LONDON • Manchester City were prepared to pursue a long-term campaign of aggressive legal action, if Uefa pursued punishment of the English club for breaking the European football governing body's financial fair play rules (FFP).
Gianni Infantino, the current Fifa president, was involved in negotiations that led to two of the world's richest football clubs, City and France's Paris Saint-Germain, agreeing favourable settlements, according to documents released by Der Spiegel as part of a Football Leaks series on Friday.
Among the thousands of documents reviewed by Reuters was an e-mail sent by City lawyer Simon Cliff. It described an exchange between Khaldoon Al-Mubarak and Infantino who, as general secretary of Uefa in 2014, was within his rights to contact the City chairman over the negotiations.
"Khaldoon said he would rather spend 30 million on the 50 best lawyers in the world to sue them for the next 10 years," Cliff wrote, adding that this was a chance "to avoid the destruction of their rules and organisation".
Infantino also allegedly spoke about drafting a possible settlement, saying in his e-mail: "You will see that I've sometimes chosen a wording which 'looks' more 'strong'," before signing off with the message "Let's be positive!"
With the ruling family of Abu Dhabi holding a controlling stake in City and PSG effectively owned by the Qatari state, both clubs had struck sponsorship deals with businesses and organisations related to their parent countries.
Investigations conducted by a marketing group, Octagon, on behalf of Uefa found the deals to be grossly overvalued, to the tune of nearly €400 million (S$626 million).

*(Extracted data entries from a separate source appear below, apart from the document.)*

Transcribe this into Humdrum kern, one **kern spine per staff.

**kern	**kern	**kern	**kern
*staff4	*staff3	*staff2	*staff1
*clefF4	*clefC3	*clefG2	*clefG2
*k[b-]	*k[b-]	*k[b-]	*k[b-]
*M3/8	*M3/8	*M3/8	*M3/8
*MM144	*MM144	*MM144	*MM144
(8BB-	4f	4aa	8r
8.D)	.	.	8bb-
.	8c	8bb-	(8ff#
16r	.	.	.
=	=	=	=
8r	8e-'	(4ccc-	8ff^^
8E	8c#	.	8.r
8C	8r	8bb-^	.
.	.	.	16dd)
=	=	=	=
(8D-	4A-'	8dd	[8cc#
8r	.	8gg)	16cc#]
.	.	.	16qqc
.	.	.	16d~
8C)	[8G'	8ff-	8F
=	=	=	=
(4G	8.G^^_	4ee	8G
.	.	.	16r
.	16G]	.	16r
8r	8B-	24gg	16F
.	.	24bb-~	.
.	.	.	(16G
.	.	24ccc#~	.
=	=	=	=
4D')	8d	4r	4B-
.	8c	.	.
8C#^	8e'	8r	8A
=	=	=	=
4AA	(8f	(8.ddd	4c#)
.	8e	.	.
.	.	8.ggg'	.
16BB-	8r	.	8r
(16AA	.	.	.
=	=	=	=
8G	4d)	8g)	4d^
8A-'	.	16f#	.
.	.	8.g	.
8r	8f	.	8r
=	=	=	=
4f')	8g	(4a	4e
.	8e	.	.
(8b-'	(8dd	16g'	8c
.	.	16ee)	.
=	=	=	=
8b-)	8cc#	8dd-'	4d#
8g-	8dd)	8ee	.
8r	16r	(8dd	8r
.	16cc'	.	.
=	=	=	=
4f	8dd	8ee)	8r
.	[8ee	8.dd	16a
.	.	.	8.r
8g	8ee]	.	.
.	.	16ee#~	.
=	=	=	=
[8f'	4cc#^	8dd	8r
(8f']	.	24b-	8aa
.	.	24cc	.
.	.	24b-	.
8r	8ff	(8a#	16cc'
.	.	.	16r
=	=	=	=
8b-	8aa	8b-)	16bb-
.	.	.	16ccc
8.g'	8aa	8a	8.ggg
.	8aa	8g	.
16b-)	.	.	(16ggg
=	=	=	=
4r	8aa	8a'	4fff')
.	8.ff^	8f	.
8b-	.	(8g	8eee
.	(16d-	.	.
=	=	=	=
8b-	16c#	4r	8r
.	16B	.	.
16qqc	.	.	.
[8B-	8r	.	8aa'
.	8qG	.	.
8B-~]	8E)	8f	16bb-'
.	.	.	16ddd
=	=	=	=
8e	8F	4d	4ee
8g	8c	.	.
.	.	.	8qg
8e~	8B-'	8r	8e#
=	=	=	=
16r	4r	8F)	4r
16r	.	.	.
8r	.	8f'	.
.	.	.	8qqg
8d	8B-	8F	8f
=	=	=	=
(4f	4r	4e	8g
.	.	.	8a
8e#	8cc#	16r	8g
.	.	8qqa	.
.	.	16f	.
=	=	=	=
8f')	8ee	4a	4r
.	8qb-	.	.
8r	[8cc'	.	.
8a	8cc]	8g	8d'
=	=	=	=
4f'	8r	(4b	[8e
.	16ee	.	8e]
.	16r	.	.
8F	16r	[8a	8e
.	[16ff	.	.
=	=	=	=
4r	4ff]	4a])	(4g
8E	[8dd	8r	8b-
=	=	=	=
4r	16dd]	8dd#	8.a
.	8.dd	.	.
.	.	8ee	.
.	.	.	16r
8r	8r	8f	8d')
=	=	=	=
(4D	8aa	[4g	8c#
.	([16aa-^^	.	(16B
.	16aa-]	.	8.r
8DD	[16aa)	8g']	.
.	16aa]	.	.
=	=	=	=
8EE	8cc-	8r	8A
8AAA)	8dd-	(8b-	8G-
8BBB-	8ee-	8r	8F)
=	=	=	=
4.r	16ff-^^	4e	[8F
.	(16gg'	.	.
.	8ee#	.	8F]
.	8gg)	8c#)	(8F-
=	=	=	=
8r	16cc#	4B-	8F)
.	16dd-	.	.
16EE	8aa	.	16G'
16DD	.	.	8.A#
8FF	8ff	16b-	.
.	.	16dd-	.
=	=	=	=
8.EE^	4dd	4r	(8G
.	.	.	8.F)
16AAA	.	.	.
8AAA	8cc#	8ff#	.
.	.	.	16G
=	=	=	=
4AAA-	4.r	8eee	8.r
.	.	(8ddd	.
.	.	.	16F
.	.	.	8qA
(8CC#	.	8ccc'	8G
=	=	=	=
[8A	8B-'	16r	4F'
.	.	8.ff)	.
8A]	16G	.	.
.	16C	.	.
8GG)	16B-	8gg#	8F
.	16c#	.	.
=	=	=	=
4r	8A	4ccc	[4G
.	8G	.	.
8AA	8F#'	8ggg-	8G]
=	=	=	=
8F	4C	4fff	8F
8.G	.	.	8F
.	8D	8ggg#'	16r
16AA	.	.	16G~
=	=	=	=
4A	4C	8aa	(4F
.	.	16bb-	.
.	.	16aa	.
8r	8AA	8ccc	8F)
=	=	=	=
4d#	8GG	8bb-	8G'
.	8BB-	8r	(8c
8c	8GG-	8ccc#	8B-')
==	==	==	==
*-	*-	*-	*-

According to a report conducted by PricewaterhouseCoopers, as much as 84 per cent of City's "other commercial income" was derived from Abu Dhabi.
Under Uefa's FFP rules, which were then new to the sport, sponsorship deals of the kind struck by City and PSG had been outlawed.

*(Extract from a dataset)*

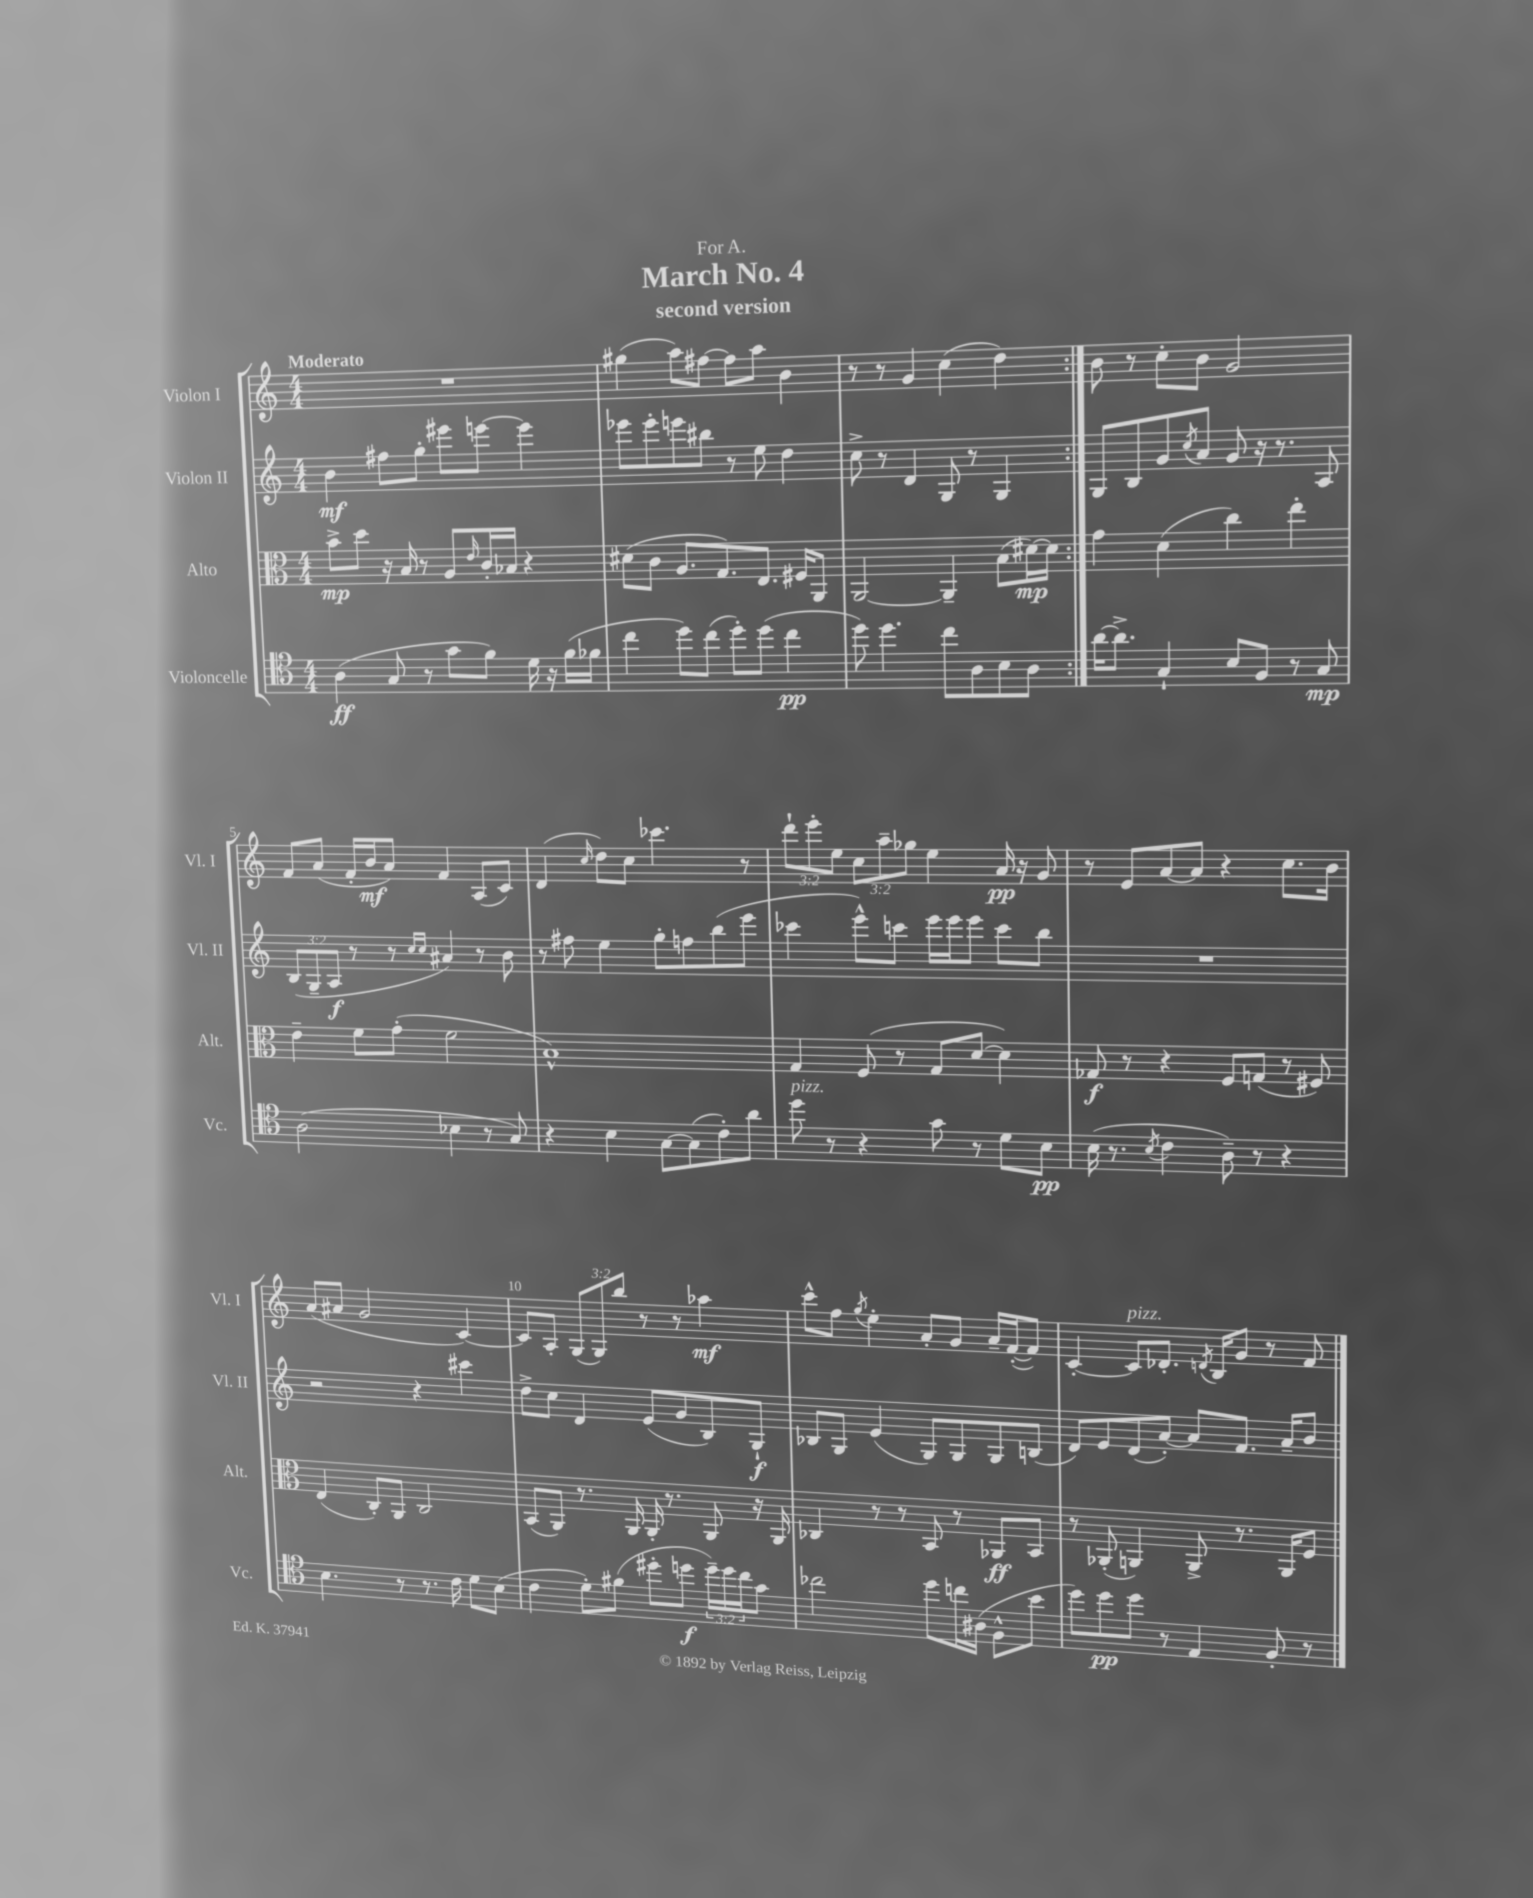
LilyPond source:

The maximum sanction for such behaviour could be a suspension from European competition.
But, according to the documents, after secret meetings involving both Infantino and then-president of Uefa, Michel Platini, the man who introduced FFP, those charges were never heard by Uefa's Club Financial Control Body.
City and PSG accepted a fine of €60 million each and ultimately agreed to settle for €20 million, roughly a tenth of the sums from which they had benefited on the way to building title-winning teams.

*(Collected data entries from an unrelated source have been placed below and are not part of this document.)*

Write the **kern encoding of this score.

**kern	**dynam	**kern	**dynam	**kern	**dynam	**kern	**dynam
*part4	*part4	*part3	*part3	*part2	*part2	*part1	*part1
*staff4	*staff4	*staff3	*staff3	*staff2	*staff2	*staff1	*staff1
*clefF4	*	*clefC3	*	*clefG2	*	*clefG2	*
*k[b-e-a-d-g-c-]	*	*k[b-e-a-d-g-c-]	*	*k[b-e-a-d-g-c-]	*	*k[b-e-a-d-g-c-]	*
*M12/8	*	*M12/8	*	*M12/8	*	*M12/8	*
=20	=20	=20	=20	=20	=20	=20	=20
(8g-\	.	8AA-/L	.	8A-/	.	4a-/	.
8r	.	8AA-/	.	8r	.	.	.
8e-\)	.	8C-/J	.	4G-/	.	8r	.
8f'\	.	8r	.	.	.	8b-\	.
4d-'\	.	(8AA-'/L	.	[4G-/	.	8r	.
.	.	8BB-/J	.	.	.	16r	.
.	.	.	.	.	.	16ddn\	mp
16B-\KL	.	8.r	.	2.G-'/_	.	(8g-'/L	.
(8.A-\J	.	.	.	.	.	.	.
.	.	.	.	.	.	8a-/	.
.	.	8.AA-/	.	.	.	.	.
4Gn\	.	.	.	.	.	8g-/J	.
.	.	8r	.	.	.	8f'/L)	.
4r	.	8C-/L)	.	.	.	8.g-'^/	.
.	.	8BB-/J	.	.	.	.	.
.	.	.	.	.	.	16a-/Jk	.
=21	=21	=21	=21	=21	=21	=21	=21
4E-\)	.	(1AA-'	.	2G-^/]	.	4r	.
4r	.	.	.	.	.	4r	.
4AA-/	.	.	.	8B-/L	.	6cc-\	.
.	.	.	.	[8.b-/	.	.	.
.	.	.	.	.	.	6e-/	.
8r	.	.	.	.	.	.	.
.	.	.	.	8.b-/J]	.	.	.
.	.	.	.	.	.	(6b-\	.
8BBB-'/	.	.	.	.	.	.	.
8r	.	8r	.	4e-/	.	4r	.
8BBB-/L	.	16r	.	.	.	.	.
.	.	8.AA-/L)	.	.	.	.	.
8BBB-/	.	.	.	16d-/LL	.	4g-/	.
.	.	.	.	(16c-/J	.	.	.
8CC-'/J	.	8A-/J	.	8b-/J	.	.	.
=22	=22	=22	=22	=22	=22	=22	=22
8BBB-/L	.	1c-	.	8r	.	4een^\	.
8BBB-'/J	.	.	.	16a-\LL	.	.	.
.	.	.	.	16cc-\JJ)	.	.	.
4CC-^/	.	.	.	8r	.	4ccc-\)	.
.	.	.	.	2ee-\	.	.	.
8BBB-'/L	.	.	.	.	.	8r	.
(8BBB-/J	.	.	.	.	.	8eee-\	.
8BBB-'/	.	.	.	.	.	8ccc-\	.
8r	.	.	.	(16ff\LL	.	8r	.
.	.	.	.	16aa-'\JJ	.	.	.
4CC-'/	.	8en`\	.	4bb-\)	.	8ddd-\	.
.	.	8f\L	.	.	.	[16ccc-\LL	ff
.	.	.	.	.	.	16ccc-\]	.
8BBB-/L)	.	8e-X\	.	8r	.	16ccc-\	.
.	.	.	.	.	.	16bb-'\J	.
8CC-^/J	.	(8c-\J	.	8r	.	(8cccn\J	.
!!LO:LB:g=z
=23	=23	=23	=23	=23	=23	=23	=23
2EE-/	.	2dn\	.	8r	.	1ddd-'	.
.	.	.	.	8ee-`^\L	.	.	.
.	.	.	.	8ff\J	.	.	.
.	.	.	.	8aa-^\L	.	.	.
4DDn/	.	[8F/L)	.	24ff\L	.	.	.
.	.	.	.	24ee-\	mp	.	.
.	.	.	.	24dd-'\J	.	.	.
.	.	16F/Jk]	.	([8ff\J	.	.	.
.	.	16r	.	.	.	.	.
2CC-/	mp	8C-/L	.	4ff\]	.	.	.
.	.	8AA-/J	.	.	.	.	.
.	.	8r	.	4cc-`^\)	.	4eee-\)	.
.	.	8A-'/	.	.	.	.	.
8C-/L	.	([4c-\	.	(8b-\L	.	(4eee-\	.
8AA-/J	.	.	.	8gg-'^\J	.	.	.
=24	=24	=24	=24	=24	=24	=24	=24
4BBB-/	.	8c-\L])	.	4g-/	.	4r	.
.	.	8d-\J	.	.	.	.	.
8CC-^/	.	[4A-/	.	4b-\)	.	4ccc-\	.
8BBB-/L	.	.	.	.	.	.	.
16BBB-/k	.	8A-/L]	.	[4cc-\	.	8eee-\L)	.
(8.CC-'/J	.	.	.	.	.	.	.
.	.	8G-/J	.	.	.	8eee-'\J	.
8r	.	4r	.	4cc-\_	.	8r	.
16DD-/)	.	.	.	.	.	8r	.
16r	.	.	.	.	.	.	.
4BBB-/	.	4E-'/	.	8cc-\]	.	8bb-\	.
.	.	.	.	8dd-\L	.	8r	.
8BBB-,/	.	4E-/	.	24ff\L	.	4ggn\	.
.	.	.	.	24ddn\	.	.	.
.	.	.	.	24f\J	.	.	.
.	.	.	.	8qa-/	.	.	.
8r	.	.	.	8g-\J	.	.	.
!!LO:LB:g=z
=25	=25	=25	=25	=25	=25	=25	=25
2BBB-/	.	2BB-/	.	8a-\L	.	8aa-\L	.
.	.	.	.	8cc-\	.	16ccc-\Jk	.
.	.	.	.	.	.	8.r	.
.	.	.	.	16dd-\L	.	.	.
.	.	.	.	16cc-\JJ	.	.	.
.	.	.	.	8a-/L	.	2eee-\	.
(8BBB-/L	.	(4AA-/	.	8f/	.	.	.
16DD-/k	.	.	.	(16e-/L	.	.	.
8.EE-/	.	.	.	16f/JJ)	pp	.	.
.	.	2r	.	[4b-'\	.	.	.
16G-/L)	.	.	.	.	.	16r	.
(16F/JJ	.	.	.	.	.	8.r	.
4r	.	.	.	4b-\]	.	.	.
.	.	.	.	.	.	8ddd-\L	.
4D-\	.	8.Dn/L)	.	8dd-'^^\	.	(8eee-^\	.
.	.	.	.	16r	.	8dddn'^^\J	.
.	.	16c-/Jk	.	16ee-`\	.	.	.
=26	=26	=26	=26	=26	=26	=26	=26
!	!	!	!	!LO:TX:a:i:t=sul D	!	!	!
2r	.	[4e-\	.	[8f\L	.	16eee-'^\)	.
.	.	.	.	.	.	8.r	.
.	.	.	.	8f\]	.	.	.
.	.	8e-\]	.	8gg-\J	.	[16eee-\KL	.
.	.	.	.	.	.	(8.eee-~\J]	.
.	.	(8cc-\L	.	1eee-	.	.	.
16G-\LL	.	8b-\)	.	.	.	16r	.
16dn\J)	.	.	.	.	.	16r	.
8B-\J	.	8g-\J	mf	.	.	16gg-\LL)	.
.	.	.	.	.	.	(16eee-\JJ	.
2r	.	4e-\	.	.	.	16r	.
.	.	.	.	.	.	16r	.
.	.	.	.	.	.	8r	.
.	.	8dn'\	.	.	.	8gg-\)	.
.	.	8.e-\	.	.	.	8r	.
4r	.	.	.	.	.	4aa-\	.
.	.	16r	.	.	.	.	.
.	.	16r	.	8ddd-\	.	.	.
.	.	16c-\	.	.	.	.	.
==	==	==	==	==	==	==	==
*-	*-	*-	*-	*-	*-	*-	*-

PSG said their compliance with the rules had been "exemplary".
City said in a statement that did not dispute the authenticity of the documents: "We will not be providing any comment on out of context materials purported to have been hacked or stolen from City Football Group and Manchester City personnel and associated people.
"The attempt to damage the club's reputation is organised and clear."
Fifa said it had "received a very large number of questions from a group of media on a wide range of topics relating to Fifa" in October.
In a statement released on Friday night, it added: "It seems obvious from the 'reporting' carried out in some media outlets that there is only one particular aim: an attempt to undermine the new leadership of Fifa and, in particular, the president, Gianni Infantino, and the secretary general, Fatma Samoura.
"For the avoidance of doubt, it also deserves to be pointed out that none of the 'reports' contains anything which would even remotely amount to a violation of any law, statute or regulation."
Infantino, a key promoter of the FFP who said the rules were designed to save European football from "greed, reckless spending and financial insanity", defended his actions in an interview a few days before the documents' release.
"My job entails having discussions, having conversations, exchanging documents, drafts, ideas, whatever, on many, many, many, many, topics. Otherwise you don't go anywhere," he told the Associated Press. "So if, then, this is being portrayed as something bad, there's not much I can do more than my job in an honest way, in a professional way and trying to defend the interests of football."